Conflicted Relationships

Marisa Black's picture
Thu, 12/09/2010 - 18:31

Hi WildOrchid - thanks for your response. I realize that I, and we, are not alone in having conflicted relationships with food. And though it is not rare, I still find myself reticent to talk about it. But having these conversations may open a window and let in some air, so to speak.

I tend to inhabit the extremes, such as my years as raw vegan, followed by consuming vast quantities of processed junk, then going to a nutritious whole foods diet, then back to gorging on stuff that only resembles food in the broadest sense. Trying to inhabit a reasonable space with food is a long-standing challenge for me.

Thank you for sharing your perspective and experience. Though I've said it before, I'll say it again: what I value about D&R is that we have room to share our experiences and find other voices that reflect or that can inform our lives and where we want our lives to be in the future.

I hope your outbreak dies down soon so you can quit torturing yourself!

Thanks

WildOrchid's picture
Thu, 12/09/2010 - 19:28

What you do sounds like what I might be doing if I was on my own. The few times it happened I was doing crazy things.
Today I read Greta Christina's post about the reaction of people from the Fat Acceptance movement when she decided that she valued the condition of her knee more than staying with bad food habits. Some people took that as a personal attack on their life choices, tried to talk her off loosing weight etc. What I got from her writing is that we have to be aware, we have to think realistically about our health choices and make our own costs/benefits assessment.
I would probably feel loads better if I exercised say 3 times a week for an hour.
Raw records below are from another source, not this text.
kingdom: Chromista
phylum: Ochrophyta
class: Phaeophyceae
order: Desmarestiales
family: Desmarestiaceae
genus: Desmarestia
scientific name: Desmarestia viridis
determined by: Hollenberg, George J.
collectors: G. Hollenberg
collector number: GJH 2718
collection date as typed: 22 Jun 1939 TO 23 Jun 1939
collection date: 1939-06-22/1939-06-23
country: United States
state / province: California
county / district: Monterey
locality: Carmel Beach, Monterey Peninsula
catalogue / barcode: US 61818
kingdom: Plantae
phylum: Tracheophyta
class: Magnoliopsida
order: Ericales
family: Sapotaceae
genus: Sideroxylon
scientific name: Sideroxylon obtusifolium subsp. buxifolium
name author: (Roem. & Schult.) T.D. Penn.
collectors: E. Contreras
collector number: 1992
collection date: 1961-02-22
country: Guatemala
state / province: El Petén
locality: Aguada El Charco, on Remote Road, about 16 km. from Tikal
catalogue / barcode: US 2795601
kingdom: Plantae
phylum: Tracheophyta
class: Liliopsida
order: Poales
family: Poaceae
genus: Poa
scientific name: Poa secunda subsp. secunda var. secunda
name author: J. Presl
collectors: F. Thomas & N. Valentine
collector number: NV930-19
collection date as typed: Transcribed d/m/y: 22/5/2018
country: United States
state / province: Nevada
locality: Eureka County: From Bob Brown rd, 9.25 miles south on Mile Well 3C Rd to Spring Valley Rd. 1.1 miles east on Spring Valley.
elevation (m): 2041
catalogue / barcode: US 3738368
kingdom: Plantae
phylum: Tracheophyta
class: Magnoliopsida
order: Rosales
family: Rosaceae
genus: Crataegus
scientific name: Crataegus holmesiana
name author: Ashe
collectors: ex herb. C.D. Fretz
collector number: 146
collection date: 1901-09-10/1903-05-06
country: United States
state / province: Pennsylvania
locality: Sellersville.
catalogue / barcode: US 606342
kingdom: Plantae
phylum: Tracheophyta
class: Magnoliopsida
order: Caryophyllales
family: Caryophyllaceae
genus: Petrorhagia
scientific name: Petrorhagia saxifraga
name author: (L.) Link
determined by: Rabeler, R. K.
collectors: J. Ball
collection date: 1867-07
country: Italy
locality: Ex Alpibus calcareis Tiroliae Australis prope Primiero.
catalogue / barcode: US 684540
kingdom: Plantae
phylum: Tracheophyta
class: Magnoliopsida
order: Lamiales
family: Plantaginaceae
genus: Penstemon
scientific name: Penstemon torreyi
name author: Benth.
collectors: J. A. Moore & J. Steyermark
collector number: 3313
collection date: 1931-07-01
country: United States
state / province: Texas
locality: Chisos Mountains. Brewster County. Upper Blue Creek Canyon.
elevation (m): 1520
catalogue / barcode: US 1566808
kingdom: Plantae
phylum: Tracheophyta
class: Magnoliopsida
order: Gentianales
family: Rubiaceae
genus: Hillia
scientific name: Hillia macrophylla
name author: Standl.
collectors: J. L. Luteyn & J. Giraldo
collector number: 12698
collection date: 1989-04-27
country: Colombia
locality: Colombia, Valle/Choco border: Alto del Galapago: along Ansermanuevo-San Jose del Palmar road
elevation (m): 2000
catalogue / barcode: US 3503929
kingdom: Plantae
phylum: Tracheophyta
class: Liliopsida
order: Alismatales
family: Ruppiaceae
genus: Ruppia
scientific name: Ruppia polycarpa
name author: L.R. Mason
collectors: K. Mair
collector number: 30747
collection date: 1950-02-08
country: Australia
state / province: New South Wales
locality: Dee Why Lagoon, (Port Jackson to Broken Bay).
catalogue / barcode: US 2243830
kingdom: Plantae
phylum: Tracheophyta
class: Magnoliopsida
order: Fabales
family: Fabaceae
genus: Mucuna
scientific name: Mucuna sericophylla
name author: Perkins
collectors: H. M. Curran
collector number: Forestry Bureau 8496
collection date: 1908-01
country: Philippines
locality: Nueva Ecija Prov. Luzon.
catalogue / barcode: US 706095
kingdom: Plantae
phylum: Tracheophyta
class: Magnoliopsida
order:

The problem is that I can't afford to do it in a commercial setting (like gym that I love) and I hate doing it alone. My fave way that is sometimes available are long walks at moderate-to-fast pace. Plus conversation. If my mind is not entertained I get bored. But my walking partner has a lot of places to be. You read it and you see the excuses. Where did Greata Chistina find her realism - I have to steal some. Because as she has her knee I have my stooped back. 

consumed with consumption

Marisa Black's picture
Fri, 12/10/2010 - 19:27

smb - I hear you about finding one's energy focused on procurement, analysis, planning, etc. when it comes to food. I feel envious of people who don't think about it so much, who dont' obsess one way or another. There are definitely layers to dig through, and though the process is personal for each of us, I have no doubt there are parallels and similarities. Thanks for chiming in on this ongoing conversation.